The lengthy struggle (S) portion of the play consists of an excellent series of events or complications (constituting "rising action," that is, action moving the play upward in intensity). These complications contain both expositional information and heightened conflict. The major complications include the revelation of Willy's infidelity, his bent toward suicide, and Biff's ill-fated meeting with businessman Oliver.

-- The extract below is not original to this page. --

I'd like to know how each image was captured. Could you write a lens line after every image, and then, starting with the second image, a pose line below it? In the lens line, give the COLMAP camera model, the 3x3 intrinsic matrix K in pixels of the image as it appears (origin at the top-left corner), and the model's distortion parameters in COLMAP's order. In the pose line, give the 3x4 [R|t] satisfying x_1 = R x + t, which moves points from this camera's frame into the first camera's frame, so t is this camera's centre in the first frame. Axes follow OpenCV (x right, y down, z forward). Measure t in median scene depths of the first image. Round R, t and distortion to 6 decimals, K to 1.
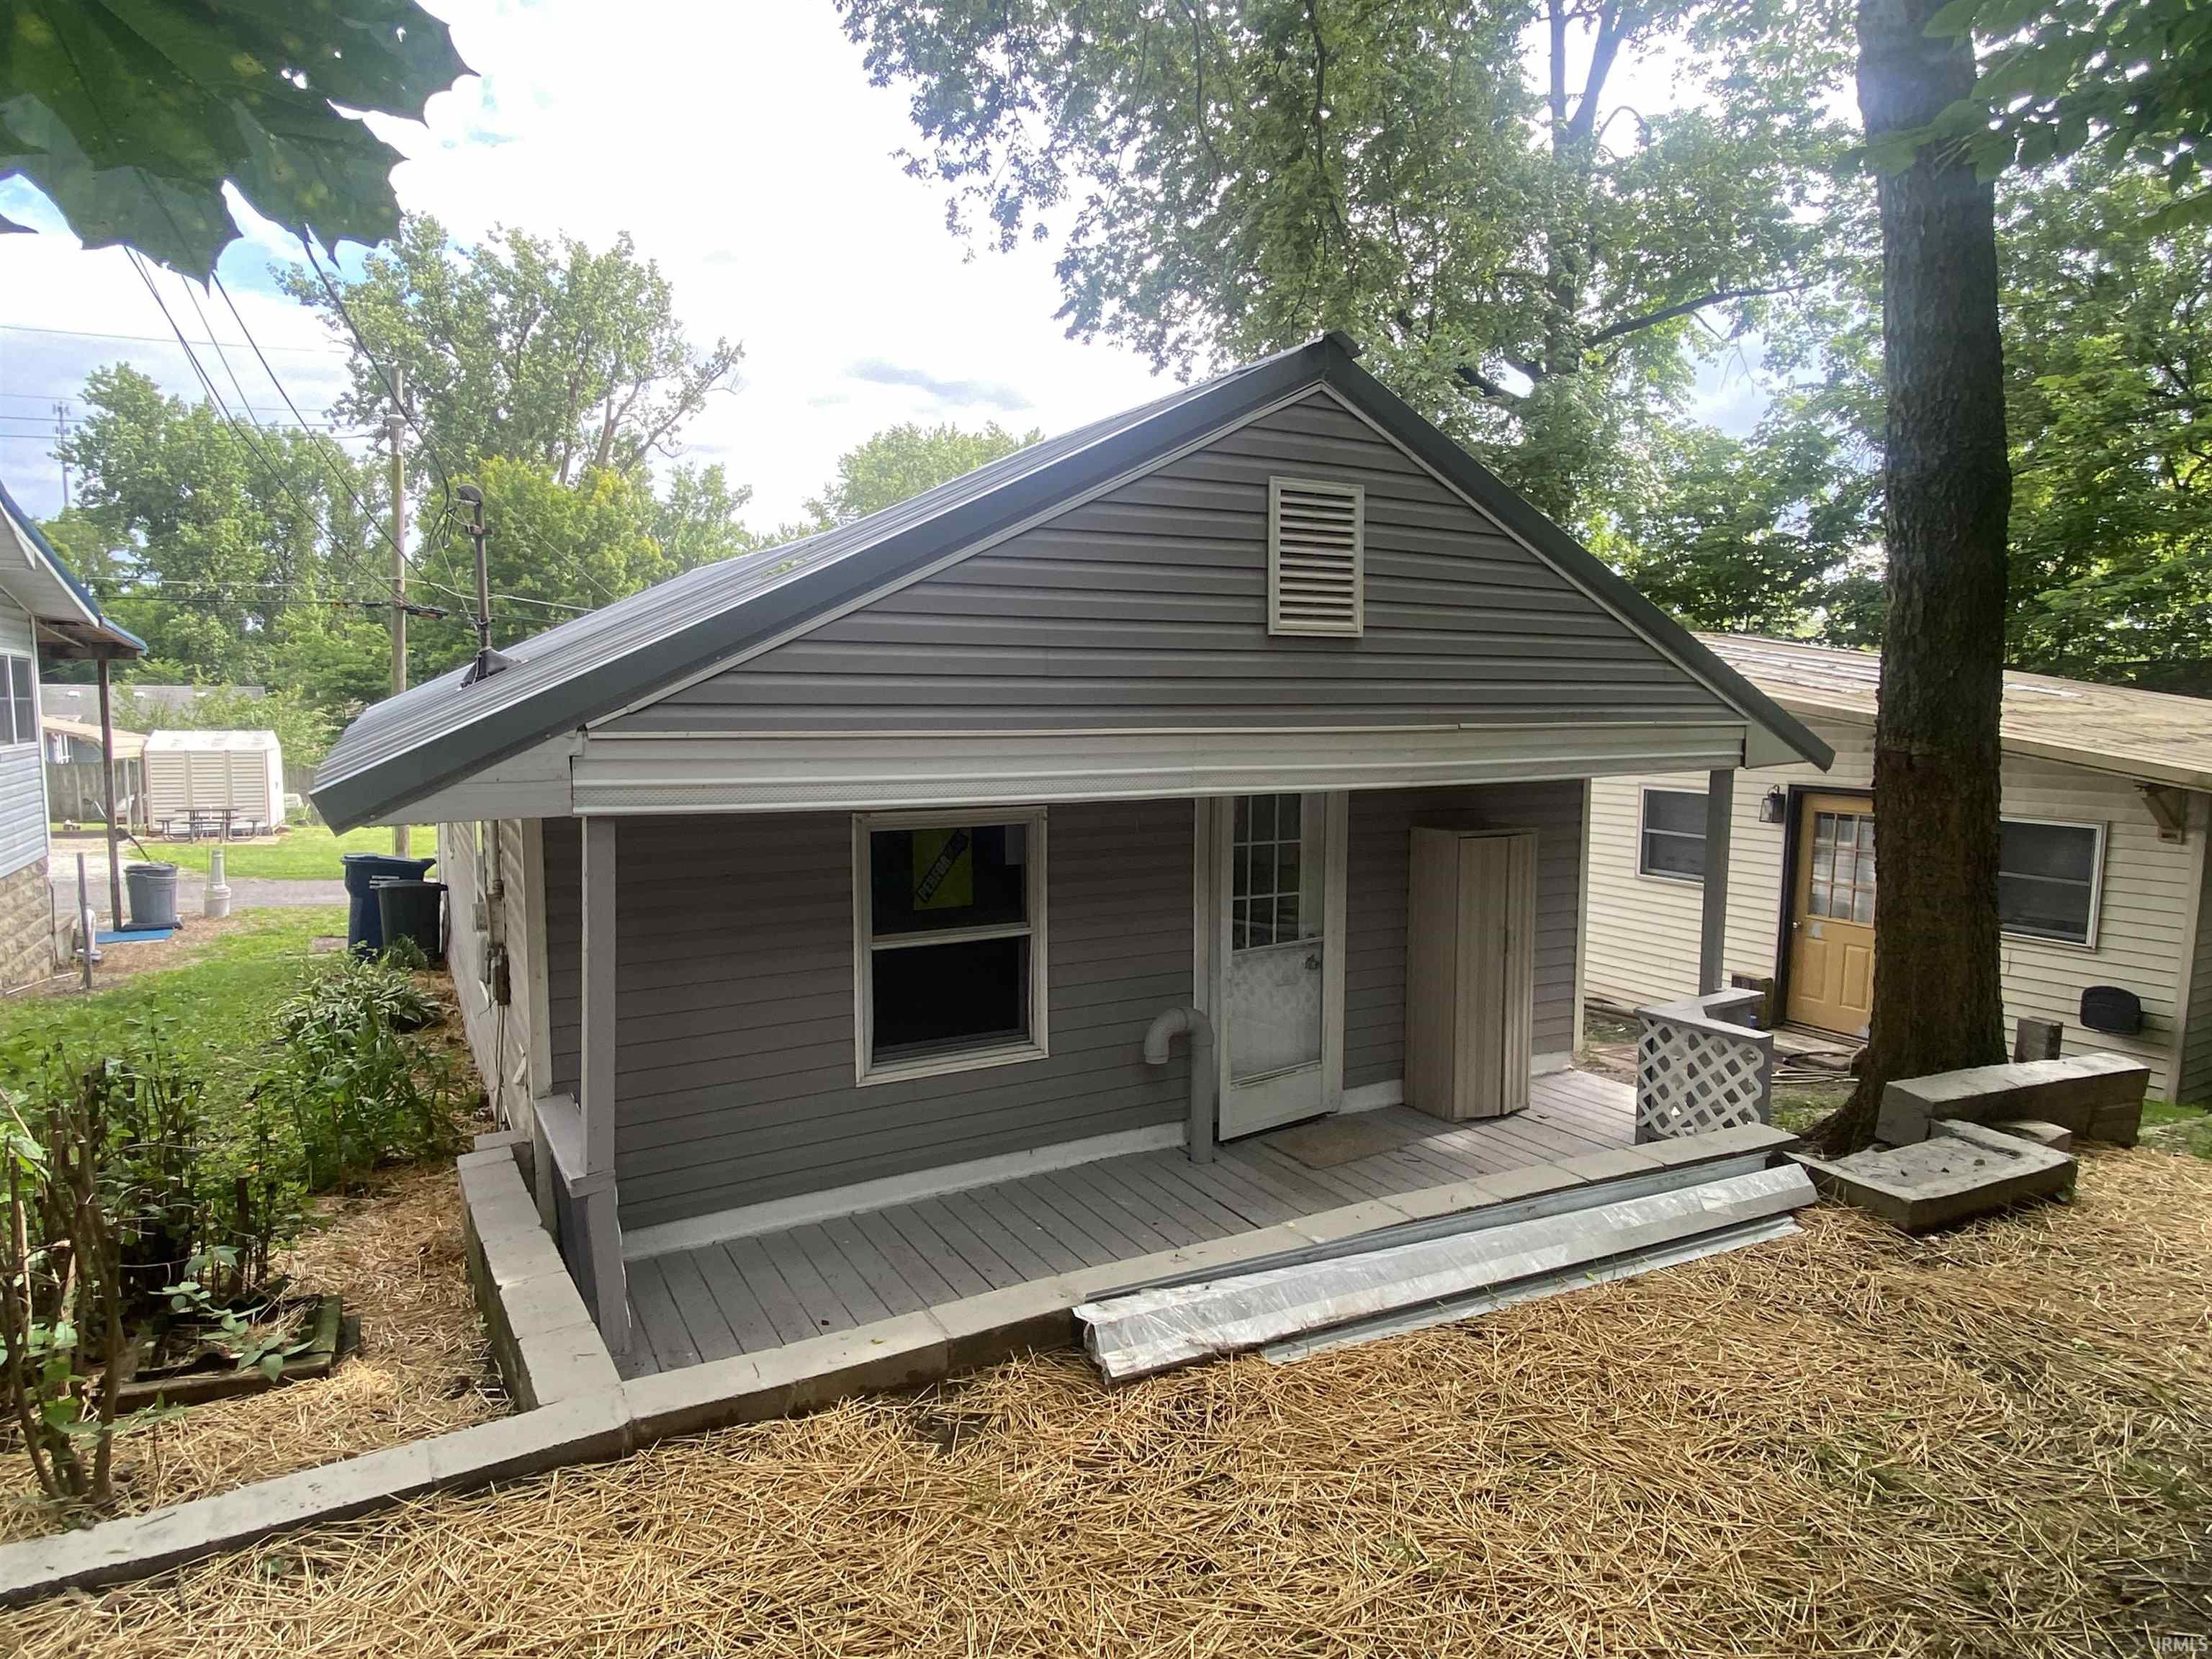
lens RADIAL K [[1260.4, 0, 1102.4], [0, 1260.4, 825.3], [0, 0, 1]] dist [0.002778, -0.008538]
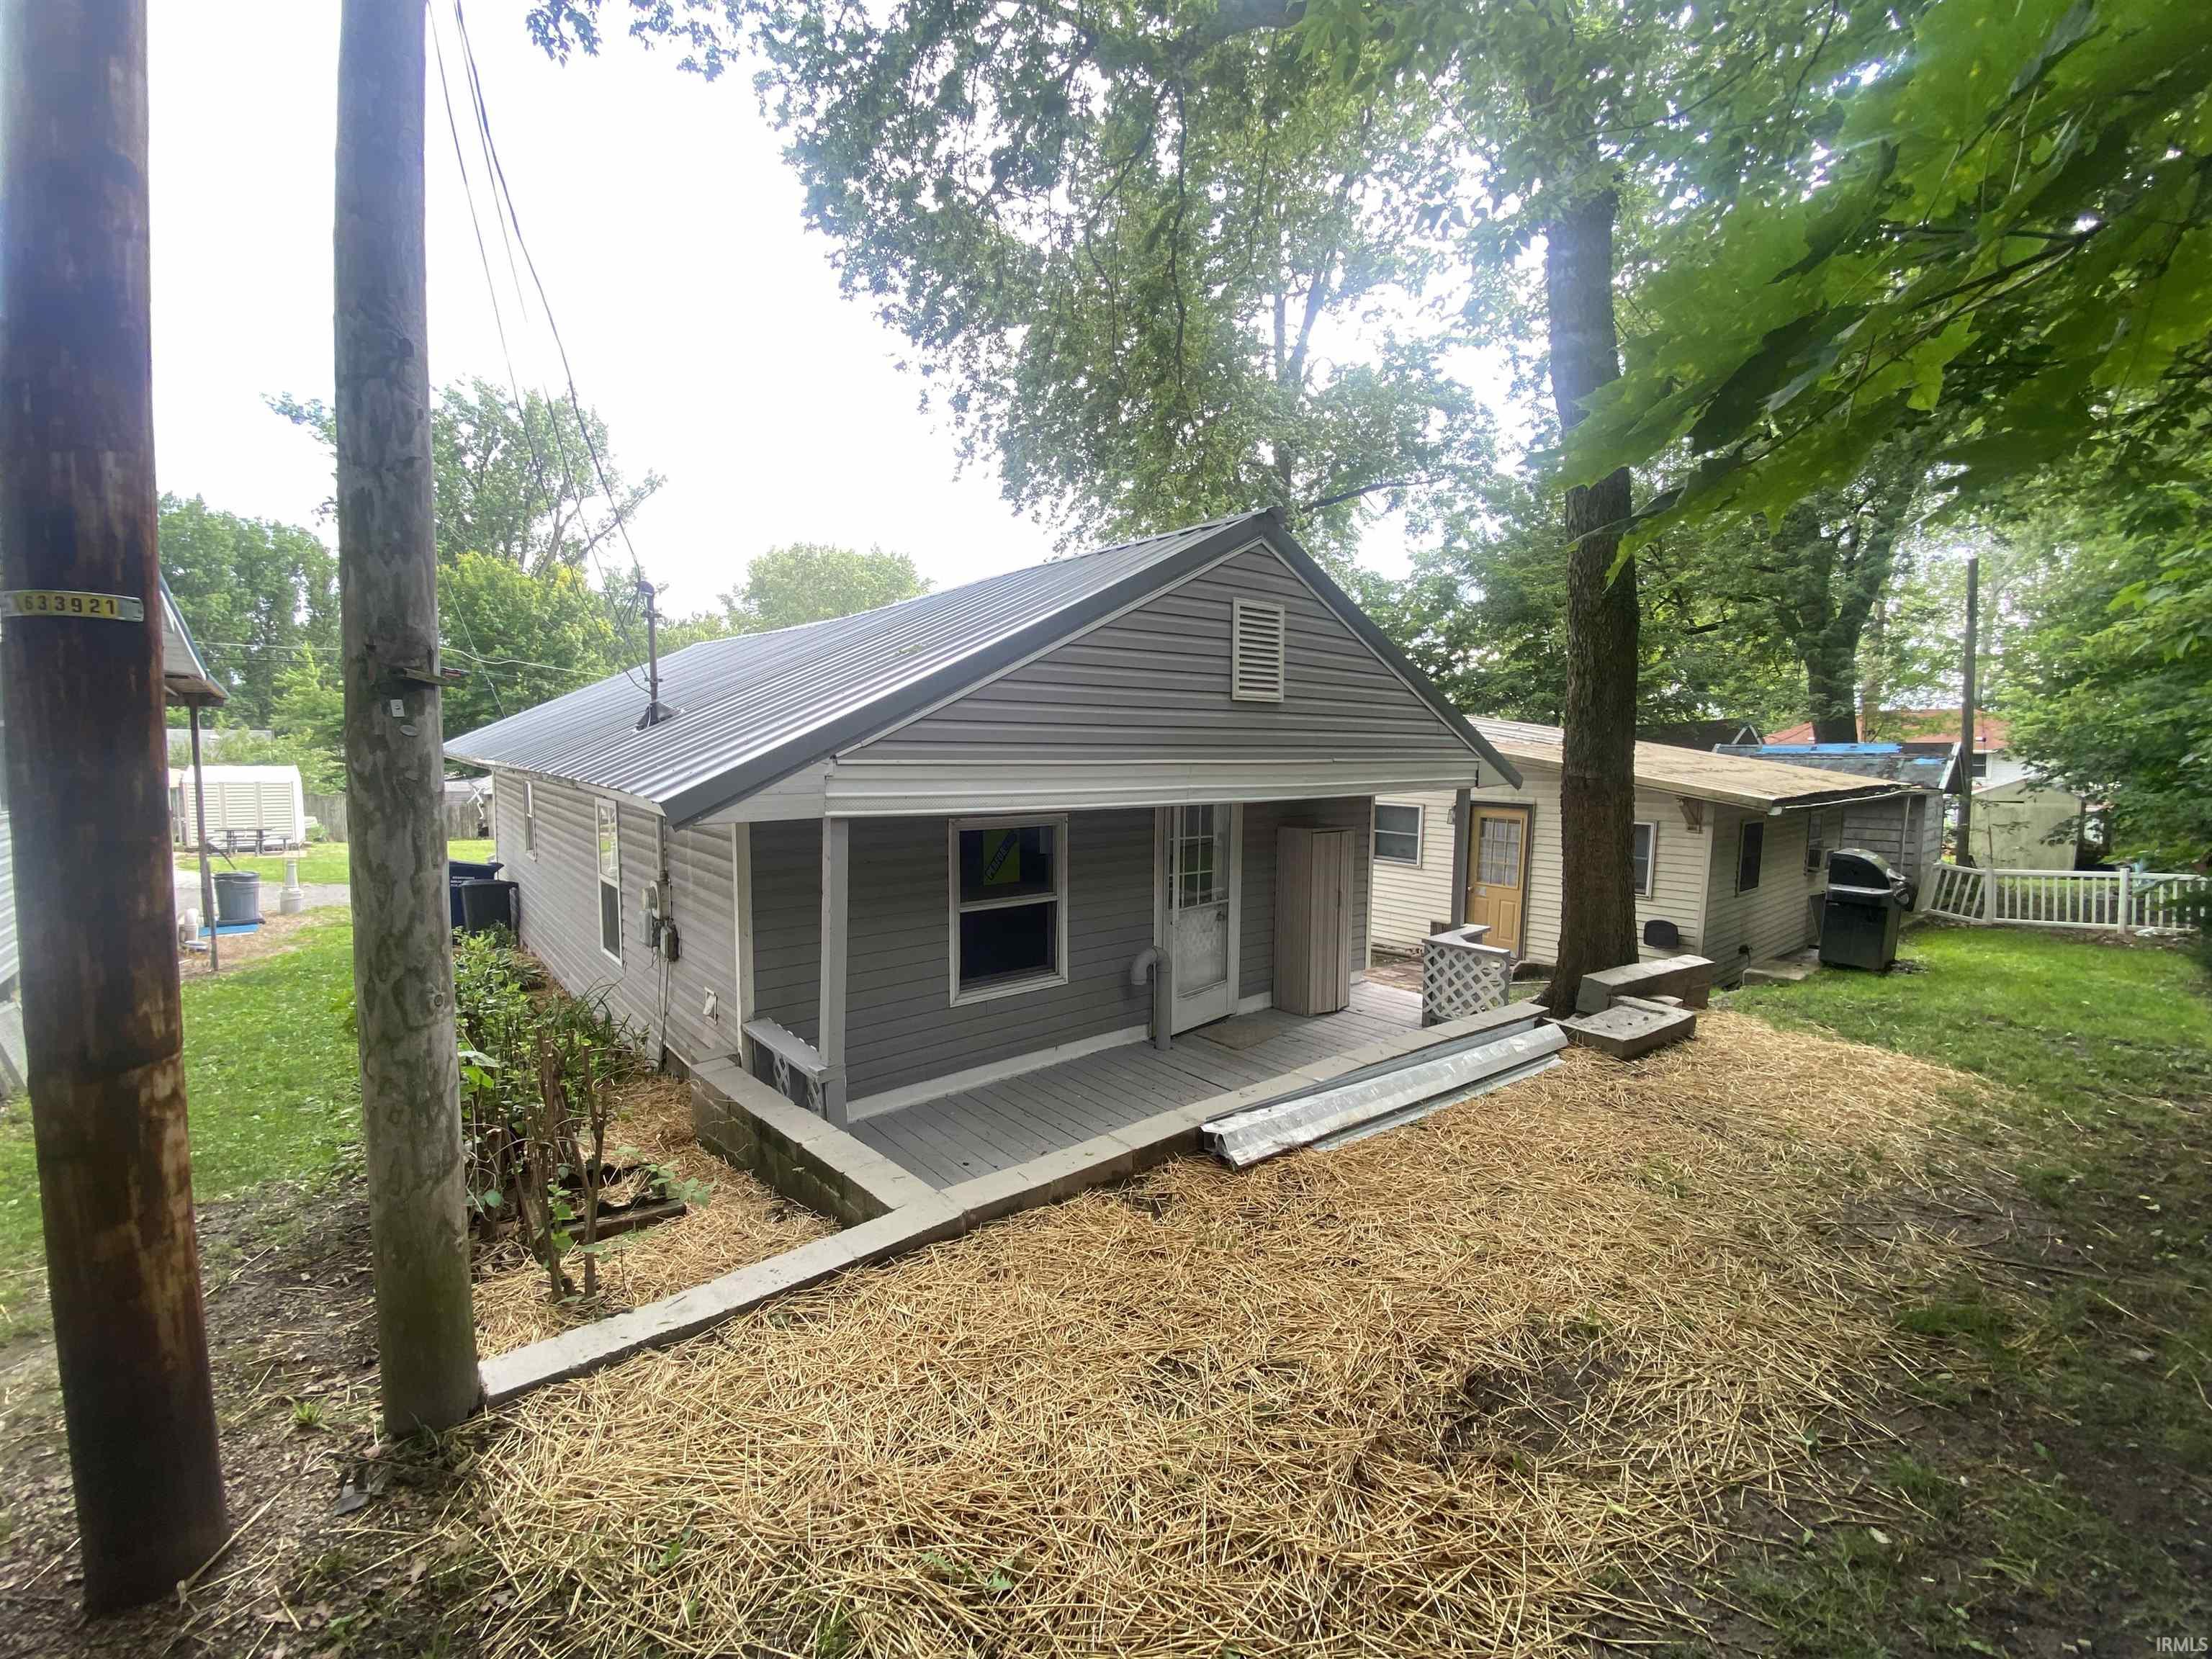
lens RADIAL K [[894.7, 0, 1100.9], [0, 894.7, 834.2], [0, 0, 1]] dist [-0.001231, -0.002182]
pose [[0.983493, -0.010981, 0.180613, -0.179860], [0.011317, 0.999936, -0.000826, 0.009996], [-0.180593, 0.002856, 0.983554, -0.037683]]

The turn (T) or major crisis of the play, that event which is so powerful it turns the action toward a climax or resolution, is contained in the firing of Willy by his boss, Howard. That devastating incident renews the struggle (S) portion of the play, now as "falling" action (action moving toward an end). The two major complications in this sequence include the quarrel between Willy and his sons in the restaurant and the crucial "flashback" scene between Biff, Willy, and The Woman in the Boston hotel room.

The play moves to its climax or outcome (O) when Willy's fragile state of mind moves him to plant his garden at night. The sons return and in the famous "dime a dozen" segment, Willy and Biff spend the remainder of their conflict. Love is established again between the father and his eldest son. This action so exhilarates Willy, he mistakenly turns to suicide as a gesture of restitution.

The denouement or final outcome of the play occurs in the Epilogue or Requiem at Willy's grave. Linda is grief-stricken, though unburdened; Hap is as lost as ever; only Biff has gained insight into himself, the true gift from Willy. The practical neighbor and good friend, Charley, sums up Willy's life, and the stirring drama ends.

Perhaps the strongest metaphor used in Death of a Salesman, its "commanding image," is that of a burning woods a fire which consumes totally, leaving ashes and a void against the sky. Additionally, the play is like a sand foundation washed away by a sea of guilt and spite. Regardless, Biff's stature at the end of the play may provide the one hope for the future in this devastated family. The excellent use of dramatic structure in Death of a Salesman leads us to this hope.